Yes, teams always covet left-handed relief. But a lefty who can’t retire left-handers and is prone to long bouts of ineffectiveness? Not so much. The Nats could probably sign a reasonably priced free agent to fill Solís’ current role, and they could get better production for not much more than it would cost them to keep Solís.

roark-pitch-gray-sidebar.jpgThe other Nats non-tender candidate identified by MLBTradeRumors is more of a surprise: right-handed starter Tanner Roark, who is predicted to get a bump to $9.8 million in his third crack at arbitration. Roark’s salary has risen from $543,400 in his last year before arbitration in 2016 to $4.315 million in 2017 and $6.475 million last season.

But Roark’s production in 2018 took a major nosedive. He went 9-15 with a 4.34 ERA in 31 games (30 starts) and led the National League in losses. The 32-year-old’s ERA topped out at 4.87 on July 13 when he was knocked around by the Mets and fell to 4-12, but a mechanical tweak suggested by then-teammate Brandon Kintzler restored his lost sinker, produced the groundball outs Roark thrives on and helped turn his season around.

Roark won his next five starts, posting a .177 ERA and an opponent slash line of .214/.282/.529 in that span. The second half saw Roark go 6-3 with a 3.43 ERA and 1.081 WHIP in 11 starts. It was a respectable finish to an otherwise frustrating season.
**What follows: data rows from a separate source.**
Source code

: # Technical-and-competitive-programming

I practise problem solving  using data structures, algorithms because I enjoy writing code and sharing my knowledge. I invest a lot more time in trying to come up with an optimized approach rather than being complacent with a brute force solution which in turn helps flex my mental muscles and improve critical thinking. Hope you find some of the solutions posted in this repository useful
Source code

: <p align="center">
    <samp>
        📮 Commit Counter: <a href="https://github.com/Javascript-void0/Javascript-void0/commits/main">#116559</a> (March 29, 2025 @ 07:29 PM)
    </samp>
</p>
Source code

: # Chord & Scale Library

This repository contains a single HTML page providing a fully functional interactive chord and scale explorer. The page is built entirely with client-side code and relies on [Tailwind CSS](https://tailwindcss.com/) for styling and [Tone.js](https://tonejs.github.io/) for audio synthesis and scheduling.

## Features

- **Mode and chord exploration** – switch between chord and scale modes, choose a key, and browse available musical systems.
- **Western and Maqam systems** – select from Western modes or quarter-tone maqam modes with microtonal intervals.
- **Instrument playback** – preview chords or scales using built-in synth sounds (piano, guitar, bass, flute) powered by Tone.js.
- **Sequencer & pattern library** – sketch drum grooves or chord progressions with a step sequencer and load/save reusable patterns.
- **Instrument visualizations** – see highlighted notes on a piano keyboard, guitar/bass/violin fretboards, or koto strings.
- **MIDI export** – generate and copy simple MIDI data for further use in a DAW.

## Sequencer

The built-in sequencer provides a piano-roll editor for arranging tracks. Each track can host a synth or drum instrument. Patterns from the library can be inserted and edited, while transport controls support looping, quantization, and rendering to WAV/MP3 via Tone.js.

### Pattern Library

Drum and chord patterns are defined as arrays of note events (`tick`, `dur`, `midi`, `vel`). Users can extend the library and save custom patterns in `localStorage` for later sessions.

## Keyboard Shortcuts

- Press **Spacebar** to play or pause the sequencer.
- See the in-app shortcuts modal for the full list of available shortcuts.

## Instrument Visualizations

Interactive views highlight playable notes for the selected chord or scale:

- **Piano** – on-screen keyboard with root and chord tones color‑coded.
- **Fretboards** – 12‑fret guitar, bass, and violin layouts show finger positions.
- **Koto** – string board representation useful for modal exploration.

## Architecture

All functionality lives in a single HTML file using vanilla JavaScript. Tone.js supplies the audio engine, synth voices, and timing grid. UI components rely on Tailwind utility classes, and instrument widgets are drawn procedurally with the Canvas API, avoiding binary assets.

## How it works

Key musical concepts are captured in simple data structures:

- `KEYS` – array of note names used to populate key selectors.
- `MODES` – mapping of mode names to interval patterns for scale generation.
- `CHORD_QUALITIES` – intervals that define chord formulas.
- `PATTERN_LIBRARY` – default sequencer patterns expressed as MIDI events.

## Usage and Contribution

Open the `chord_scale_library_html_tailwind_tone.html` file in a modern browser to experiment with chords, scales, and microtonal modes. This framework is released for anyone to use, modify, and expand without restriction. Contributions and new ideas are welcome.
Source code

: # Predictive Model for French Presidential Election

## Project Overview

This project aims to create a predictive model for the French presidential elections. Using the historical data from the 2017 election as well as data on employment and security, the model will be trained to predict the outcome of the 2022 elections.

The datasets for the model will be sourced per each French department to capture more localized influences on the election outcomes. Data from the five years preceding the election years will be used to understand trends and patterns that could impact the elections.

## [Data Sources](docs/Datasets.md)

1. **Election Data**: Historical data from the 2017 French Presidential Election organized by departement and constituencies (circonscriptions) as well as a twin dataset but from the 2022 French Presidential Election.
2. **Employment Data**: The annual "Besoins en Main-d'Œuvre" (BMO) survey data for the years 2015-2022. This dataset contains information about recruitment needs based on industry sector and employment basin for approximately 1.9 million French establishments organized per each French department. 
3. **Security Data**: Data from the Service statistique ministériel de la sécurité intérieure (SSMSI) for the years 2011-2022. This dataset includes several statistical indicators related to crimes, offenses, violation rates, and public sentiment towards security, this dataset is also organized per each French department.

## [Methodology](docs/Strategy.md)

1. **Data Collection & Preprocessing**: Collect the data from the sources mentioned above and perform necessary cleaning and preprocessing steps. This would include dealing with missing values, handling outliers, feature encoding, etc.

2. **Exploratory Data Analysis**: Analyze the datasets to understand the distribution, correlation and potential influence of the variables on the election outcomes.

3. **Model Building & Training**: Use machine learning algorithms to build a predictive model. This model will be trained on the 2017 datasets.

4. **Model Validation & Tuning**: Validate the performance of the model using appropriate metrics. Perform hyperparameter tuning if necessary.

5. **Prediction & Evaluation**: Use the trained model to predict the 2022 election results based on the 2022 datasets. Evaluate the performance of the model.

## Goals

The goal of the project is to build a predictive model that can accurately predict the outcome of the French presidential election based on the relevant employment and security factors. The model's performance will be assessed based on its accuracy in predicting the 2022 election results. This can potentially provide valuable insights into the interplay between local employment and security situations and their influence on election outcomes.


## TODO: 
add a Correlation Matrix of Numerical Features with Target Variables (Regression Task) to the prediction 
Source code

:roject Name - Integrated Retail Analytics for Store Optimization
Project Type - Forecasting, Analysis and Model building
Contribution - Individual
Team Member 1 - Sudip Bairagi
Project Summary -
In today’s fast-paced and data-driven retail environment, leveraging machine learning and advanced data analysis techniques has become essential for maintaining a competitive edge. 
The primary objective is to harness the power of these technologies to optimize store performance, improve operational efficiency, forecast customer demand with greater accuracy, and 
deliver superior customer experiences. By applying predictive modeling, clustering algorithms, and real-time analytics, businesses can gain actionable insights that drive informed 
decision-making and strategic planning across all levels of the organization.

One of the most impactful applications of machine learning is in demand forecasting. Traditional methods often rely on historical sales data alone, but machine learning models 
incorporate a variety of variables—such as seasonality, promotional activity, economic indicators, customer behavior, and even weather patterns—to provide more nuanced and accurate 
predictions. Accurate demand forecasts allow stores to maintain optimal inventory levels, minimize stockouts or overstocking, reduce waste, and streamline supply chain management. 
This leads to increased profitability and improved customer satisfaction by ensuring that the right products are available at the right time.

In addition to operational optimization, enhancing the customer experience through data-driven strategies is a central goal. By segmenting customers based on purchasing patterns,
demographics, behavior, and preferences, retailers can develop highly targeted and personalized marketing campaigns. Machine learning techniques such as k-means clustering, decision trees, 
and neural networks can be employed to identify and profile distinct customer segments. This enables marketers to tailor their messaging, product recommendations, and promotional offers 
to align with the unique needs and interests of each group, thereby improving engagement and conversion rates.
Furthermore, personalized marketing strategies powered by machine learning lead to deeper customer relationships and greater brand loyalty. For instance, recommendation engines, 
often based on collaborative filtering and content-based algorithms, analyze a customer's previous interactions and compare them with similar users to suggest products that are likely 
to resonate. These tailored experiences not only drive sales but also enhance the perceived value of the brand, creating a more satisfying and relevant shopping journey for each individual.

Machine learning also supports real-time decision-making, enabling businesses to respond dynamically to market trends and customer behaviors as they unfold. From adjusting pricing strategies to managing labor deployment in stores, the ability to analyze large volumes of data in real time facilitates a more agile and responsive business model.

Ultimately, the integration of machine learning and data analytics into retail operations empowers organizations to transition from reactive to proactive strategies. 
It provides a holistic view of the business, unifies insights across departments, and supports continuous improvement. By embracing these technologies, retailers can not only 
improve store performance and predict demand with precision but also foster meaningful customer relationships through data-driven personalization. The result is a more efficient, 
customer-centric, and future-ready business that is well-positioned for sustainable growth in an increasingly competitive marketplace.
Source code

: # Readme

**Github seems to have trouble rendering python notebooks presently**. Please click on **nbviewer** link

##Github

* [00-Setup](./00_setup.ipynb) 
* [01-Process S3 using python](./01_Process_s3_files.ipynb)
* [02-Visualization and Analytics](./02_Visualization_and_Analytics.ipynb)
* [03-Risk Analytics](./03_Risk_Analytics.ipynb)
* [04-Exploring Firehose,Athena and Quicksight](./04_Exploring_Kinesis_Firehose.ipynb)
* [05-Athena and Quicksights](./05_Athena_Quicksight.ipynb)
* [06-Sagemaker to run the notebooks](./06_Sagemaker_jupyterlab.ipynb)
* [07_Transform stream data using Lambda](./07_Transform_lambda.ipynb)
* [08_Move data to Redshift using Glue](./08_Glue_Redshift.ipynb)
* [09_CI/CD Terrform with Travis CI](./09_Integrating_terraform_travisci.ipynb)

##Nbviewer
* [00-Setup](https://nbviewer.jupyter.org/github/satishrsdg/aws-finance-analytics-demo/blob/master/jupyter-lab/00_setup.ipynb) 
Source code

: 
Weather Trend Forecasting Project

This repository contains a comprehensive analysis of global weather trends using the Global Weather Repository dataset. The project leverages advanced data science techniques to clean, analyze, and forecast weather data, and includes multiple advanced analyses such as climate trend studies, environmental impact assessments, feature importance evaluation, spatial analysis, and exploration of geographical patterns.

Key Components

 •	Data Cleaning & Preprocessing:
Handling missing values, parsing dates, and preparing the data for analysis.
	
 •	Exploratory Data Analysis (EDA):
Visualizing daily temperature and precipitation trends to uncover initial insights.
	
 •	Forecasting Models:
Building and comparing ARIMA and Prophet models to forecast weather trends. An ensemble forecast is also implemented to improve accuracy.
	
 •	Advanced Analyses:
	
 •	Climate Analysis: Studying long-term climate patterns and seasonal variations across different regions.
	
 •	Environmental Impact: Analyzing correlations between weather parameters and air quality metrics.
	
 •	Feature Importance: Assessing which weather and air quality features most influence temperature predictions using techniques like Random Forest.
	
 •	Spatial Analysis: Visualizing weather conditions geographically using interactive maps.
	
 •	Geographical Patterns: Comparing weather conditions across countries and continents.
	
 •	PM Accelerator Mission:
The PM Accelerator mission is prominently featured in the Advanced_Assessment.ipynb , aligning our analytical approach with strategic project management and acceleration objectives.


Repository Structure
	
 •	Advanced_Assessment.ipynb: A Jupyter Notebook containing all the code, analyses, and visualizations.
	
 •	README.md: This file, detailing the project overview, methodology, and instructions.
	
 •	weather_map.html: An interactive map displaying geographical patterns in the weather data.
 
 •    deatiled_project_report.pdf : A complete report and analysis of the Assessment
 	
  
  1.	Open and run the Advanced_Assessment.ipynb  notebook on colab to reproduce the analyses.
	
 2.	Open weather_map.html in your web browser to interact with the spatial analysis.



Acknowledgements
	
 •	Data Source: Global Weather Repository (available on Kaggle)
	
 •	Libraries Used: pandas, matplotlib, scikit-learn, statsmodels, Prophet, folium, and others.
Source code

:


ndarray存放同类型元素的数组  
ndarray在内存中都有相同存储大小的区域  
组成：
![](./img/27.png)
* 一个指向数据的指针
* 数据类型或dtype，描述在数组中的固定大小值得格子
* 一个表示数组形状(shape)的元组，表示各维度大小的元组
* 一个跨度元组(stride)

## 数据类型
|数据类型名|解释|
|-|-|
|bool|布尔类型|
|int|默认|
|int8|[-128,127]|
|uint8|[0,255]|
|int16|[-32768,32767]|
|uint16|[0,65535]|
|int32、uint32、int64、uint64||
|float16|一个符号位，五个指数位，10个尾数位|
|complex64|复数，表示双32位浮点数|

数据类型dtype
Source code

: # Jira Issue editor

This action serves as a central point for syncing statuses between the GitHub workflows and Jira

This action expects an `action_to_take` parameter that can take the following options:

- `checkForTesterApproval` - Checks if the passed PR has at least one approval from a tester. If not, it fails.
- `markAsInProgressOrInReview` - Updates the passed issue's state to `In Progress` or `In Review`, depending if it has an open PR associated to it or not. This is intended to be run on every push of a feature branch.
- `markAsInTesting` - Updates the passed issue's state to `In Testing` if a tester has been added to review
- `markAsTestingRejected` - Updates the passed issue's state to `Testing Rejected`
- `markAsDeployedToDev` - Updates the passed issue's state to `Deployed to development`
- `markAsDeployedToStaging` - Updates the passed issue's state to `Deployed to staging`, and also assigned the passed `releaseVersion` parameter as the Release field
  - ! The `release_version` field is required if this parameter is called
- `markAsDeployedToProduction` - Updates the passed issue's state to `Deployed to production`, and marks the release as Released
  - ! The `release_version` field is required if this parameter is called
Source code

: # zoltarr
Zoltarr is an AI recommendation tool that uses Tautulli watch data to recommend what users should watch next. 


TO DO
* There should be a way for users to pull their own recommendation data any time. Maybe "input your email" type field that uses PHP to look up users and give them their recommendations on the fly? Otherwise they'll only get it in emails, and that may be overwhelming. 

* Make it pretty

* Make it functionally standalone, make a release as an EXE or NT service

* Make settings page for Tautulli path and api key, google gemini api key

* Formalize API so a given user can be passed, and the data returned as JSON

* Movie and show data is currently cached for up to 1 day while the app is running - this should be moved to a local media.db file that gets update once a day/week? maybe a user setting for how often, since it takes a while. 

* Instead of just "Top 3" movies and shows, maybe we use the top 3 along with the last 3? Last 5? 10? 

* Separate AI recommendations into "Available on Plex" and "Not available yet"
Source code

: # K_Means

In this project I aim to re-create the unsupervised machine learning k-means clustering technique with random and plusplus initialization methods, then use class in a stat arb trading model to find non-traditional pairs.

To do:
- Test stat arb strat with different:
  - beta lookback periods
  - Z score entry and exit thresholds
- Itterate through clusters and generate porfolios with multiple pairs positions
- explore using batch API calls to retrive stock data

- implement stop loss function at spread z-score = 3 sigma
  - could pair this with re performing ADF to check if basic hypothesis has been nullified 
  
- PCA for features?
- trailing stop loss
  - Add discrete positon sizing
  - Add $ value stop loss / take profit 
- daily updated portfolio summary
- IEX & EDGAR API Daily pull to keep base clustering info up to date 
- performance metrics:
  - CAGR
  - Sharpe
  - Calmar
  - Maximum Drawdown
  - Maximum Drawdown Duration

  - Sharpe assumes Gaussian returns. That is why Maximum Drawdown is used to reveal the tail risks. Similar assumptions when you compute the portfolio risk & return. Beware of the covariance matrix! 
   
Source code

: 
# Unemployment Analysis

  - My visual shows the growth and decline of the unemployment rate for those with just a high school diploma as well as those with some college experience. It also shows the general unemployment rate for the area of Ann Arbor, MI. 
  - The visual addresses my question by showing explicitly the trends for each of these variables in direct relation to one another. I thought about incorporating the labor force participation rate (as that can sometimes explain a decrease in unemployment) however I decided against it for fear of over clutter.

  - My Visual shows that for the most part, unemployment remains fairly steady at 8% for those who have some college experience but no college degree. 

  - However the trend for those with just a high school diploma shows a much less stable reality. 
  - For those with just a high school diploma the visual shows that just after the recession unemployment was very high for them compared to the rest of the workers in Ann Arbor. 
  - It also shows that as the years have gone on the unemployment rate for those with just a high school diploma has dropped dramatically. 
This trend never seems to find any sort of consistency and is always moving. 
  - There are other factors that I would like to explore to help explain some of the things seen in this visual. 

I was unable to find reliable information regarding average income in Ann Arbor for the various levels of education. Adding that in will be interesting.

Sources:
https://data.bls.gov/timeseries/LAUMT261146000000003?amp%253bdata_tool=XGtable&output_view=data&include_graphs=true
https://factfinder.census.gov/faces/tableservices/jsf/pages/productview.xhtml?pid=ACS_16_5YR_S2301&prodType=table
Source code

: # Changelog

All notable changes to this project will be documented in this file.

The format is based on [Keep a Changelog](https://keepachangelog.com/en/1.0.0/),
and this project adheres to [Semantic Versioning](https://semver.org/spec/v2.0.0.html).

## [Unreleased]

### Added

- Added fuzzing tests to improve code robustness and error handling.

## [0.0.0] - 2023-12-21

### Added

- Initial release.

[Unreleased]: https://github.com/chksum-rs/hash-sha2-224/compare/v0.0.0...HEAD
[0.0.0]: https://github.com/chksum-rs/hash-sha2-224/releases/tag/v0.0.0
The question for the Nats seems to be whether Roark works best as a No. 3 starter or whether he’d be better slotted lower in the rotation. Max Scherzer and Stephen Strasburg hold down the first two spots in the starting five, with Roark next in line. Yes, bad luck combined with poor performance to leave Roark searching for answers in 2018. But will Roark return to the form he displayed when he was a 15-game winner in 2014, a 16-game winner in 2016 and a 13-game winner in 2017? The Nats want to count on Roark for 30 or more starts, but they have to be effective outings that don’t roast the bullpen.

If the Nationals dip into the free agent pitching market to sign a top starting pitcher - left-handers Patrick Corbin, Dallas Keuchel and J.A. Happ interest them - an acquisition could push Roark further down the pecking order. Pride aside, that could help strengthen the rotation overall. And though $9.8 million is a lot of money, a starting pitcher who can log 30 starts and win more games than he loses without getting lit up is well worth that sum.

For that reason, and because the Nats have a dearth of rotation-ready candidates in the upper minors, it’s a good bet that Roark stays. But look for the two sides to settle on some figure between last season’s salary and this winter’s arbitration projection.

A note of thanks: People often ask me what the best part of my job is. Hands-down, it’s the people. On this day where we give thanks, I’m thankful for you - the fans who read what we write, engage us on social media, say hello at Nationals Park and share our passion for baseball. Enjoy your holiday with family and friends, and give thanks for blessings great and small.